[start of SELECTED EXCERPT]
This is the third article in a series of three on Canada’s climate objectives and the oil and gas sector. The first article can be found here, the second here. 

Companies responsible for 95 per cent of oilsands production in Canada have committed to achieving net-zero upstream emissions by mid-century.

Achieving this ambitious goal requires timely and unprecedented investments. It will also be essential to comply with the federal government’s forthcoming cap on oil and gas emissions and to stay competitive in the global low-carbon transition.

Looking across the options that oilsands producers have to reduce their emissions, carbon capture and storage (CCS) could have the biggest impact. Despite its potential, however, the economic case for CCS is still unclear. Publicly available information is limited and shows a wide range of costs to deploy the technology.

Meanwhile, the largest oilsands operators are requesting an additional $11 billion from governments to help pay for CCS projects.

To shed light on how existing regulations and proposed financial incentives affect the economics of oilsands CCS projects, we developed a cash-flow model (using publicly available information) to examine the viability of retrofitting two hypothetical oilsands facilities with CCS.
[end of SELECTED EXCERPT]
[start of SUPPLIED DATA]
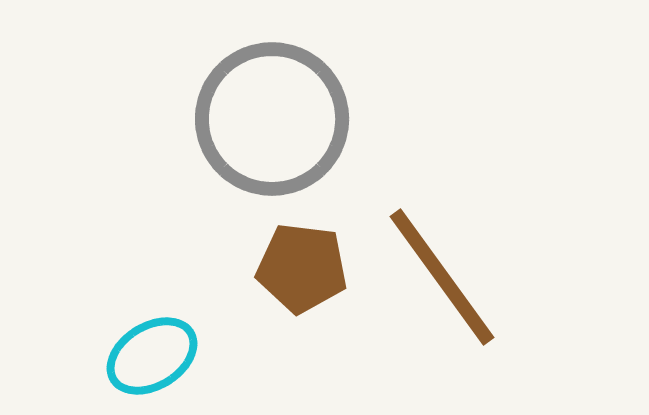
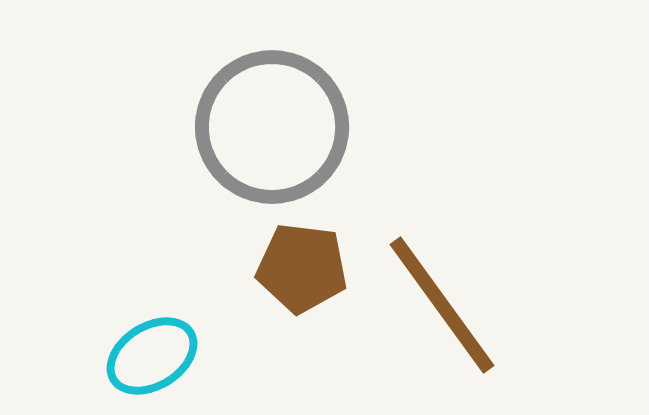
gray circle: moved 8 px down
brown line: moved 28 px down
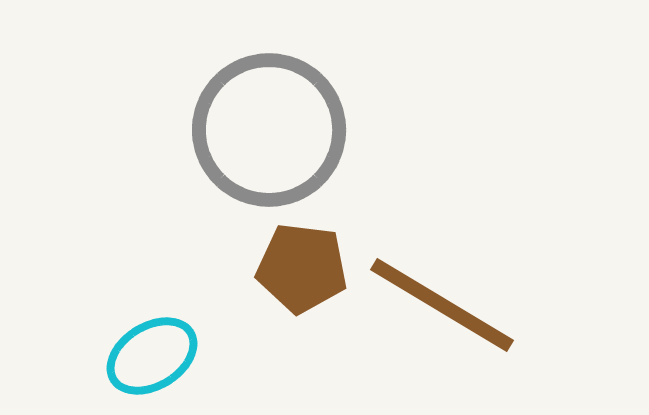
[end of SUPPLIED DATA]
**WRITTEN REQUEST:** Continue the article on carbon capture for oilsands facilities, starting right after its last sentence.

**RESULT:**
(For the purposes of our analysis, we leave aside questions about whether CCS technology can be deployed at scale and assume it can and should be scaled.)

The upshot? Our modeling shows that these projects are economically viable after factoring in Canada’s suite of climate regulations and incentives, including the rising carbon price. In fact, our modeling shows private investment in oilsands CCS projects could yield substantial returns for the companies.

These findings raise big questions about the role of government policy, particularly at a time when the oilsands industry is asking for billions of dollars in additional taxpayer funds.

For starters, our results show why further public subsidies, beyond what have been announced, are not necessary to make these projects economic.

They also highlight the need to design public incentives with mechanisms that prevent excessive profits from supporting projects that would ultimately make it harder and more expensive to reduce emissions.

In addition, the results show why it’s critical to finalize keystone policies to get oilsands CCS projects off the ground and to provide policy certainty. Not all CCS projects will get the same incentives, project costs vary and critical incentives from federal and provincial carbon pricing systems are not easy to bank on in the long term.

Proposed contracts for differences that would help underwrite the carbon-pricing risk, as well as proposed investment tax credits, have been slow to be developed and are not yet final.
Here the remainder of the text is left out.